La Réserve fédérale entre Charybde et Scylla

Le discours que devait prononcer le président de la Réserve fédérale Jerome Powell, lors de la réunion annuelle des banquiers centraux à Jackson Hole, était très attendu. En fin de compte, ce fut un choc pour ceux qui pensaient qu’il minimiserait l’importance de l’inflation et relancerait l’expansion monétaire (y compris pour aider les démocrates dans les élections de mi-mandat de novembre). Or, le dirigeant de la Fed a annoncé que la réduction de l’inflation nécessiterait sans doute « une période prolongée de croissance inférieure à la tendance », et le maintien d’une « politique restrictive pour un certain temps ».

Autrement dit, la Réserve fédérale ne fera rien pour éviter une récession. Non sans un certain sadisme, il a ajouté que la lutte contre l’inflation apportera « de la douleur » aux producteurs et aux ménages. Entre Charybde (l’inflation) et Scylla (une récession économique), assortie de fermetures d’entreprises, de licenciements et d’un appauvrissement de millions de citoyens, Powell semble avoir choisi la seconde.

De nombreux analystes ont comparé le choix de Powell au célèbre resserrement monétaire opéré par Paul Volcker après le choc pétrolier de 1973-74, mais en oubliant que sous ce dernier, le taux de la banque centrale avait atteint 21,5 %. Les « petits pas » d’un demi-point annoncés par Powell ne permettront pas d’abaisser le taux d’inflation, mais ils pénaliseront encore plus les producteurs et les consommateurs qui pâtissent déjà de la hausse des prix.

Certains économistes allèguent qu’en réduisant la demande mondiale d’énergie et de matériaux du secteur productif, une récession prolongée freinera l’inflation par un rééquilibrage « naturel » de l’offre et de la demande. Ces théories académiques ignorent toutefois qu’un ralentissement économique entraînera une réaction en chaîne d’insolvabilités et l’effondrement du système financier transatlantique.

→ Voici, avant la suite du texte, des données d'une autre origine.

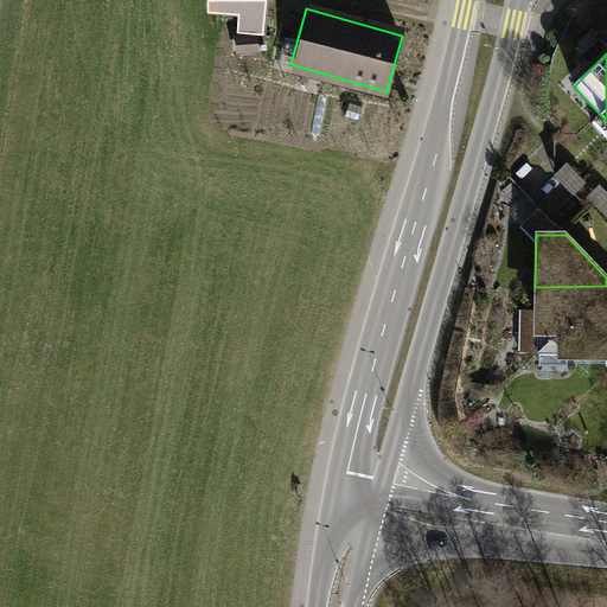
[(606,293),(606,286),(535,287),(535,337),(560,337),(606,293)]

Au contraire, il faudrait sortir les liquidités de la bulle financière de manière ciblée. Cela pourrait se faire dans le cadre d’une séparation des banques selon les critères de la loi Glass-Steagall, mise en œuvre à l’échelle mondiale, en isolant le secteur commercial-industriel du système financier et en appliquant une politique de crédit à deux niveaux : des taux d’intérêt élevés pour les activités purement financières, les banques d’investissement et les fonds spéculatifs, et des taux faibles pour les banques commerciales et le crédit aux producteurs et aux ménages.